Saturday, July 6, 2019
Mill Swamp Indian Horses Summer Program: Environmental Protection and Pasture Enhancement
Yesterday's summer program focused on the application and creation of non-chemical microbial fertilizer. The resulting product provides forage for millions of earthworms, each of which work hard to increase water absorption, decrease runoff, and increase pasture production.
Koreans have used these techniques and have mastered the fine points of microbial farming. We have not done so. However, even our crude efforts to enhance microbial development have yielded tremendous benefit to the soil.
A week ago we fenced in a small section of pasture that was a bit over grown with weeds. Our Scottish Highland cattle made short work of the weeds. While in the small enclosur,e they seeded the soil with bacteria, fungi, and enzymes from their manure, hooves and saliva. The chickens and turkeys were attracted to the area and they brought with them additional species of microbes.
We then applied liquid fertilizer that we made last summer.
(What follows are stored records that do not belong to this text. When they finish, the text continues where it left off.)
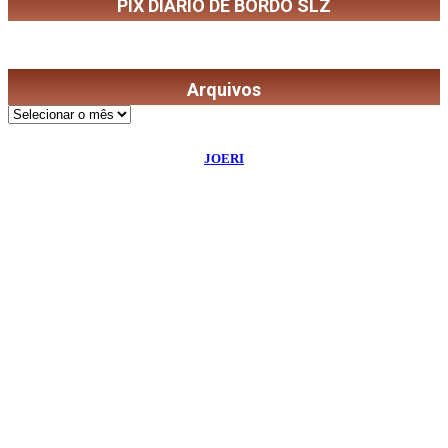
PIX DIÁRIO DE BORDO SLZ
Arquivos
Arquivos
©
2026
Diário de Bordo
- Todos os Direitos Reservados | Desenvolvido Por:
JOERI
We put sprinklers over the area to insure that the fertilizer reached into the soil (We are going through a hot, dry spell. Otherwise I would have skipped this step.)
We then began to make additional microbial fertilizer. We pulled up hundreds of cockle bur weeds that had not yet gone to seed. We gathered leaf mold, loaded with beneficial fungi, from beneath pine trees and supplemented that with leaf mold from beneath hard wood trees to provide additional bacterial growth. Next we sealed in cooked rice and spoiling fruit rinds with vermicompost and the plant molds to grow for a while.
The weeds sit in a covered barrel waiting to be covered this morning with water, a handful of cattle mineral, and a handful or two of corn. I will then add in the rice, leaf mold, vermicompost and fruit rind mixture. The barrel will be sealed and in less than a week intense fomentation will begin.
At that point we will mix the brew with water in a ratio of about 5-1 water to fertilizer and we will be able to apply it directly to the pastures. If past experience holds, I will see little change in the pastures for several months, but by the time the cool season grasses start coming in strong in early fall the increase in microbes in the soil will be significant.